Material for this task:
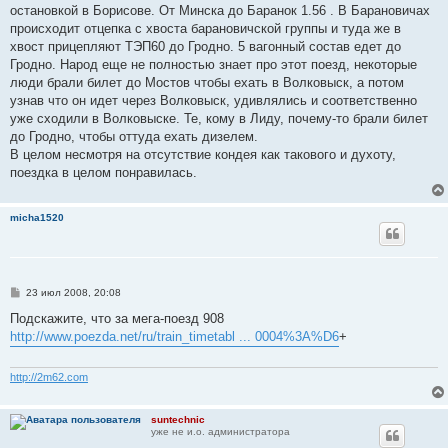
остановкой в Борисове. От Минска до Баранок 1.56 . В Барановичах
происходит отцепка с хвоста барановичской группы и туда же в
хвост прицепляют ТЭП60 до Гродно. 5 вагонный состав едет до
Гродно. Народ еще не полностью знает про этот поезд, некоторые
люди брали билет до Мостов чтобы ехать в Волковыск, а потом
узнав что он идет через Волковыск, удивлялись и соответственно
уже сходили в Волковыске. Те, кому в Лиду, почему-то брали билет
до Гродно, чтобы оттуда ехать дизелем.
В целом несмотря на отсутствие кондея как такового и духоту,
поездка в целом понравилась.
micha1520
С
23 июл 2008, 20:08
о
о
Подскажите, что за мега-поезд 908
б
http://www.poezda.net/ru/train_timetabl ... 0004%3A%D6
+
щ
е
н
и
http://2m62.com
е
suntechnic
уже не и.о. администратора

Required action: Give again, word for word, every line from the one holding "Подскажите, что за мега-поезд 908" to the end of the data.

Result for this exercise:
Подскажите, что за мега-поезд 908
б
http://www.poezda.net/ru/train_timetabl ... 0004%3A%D6
+
щ
е
н
и
http://2m62.com
е
suntechnic
уже не и.о. администратора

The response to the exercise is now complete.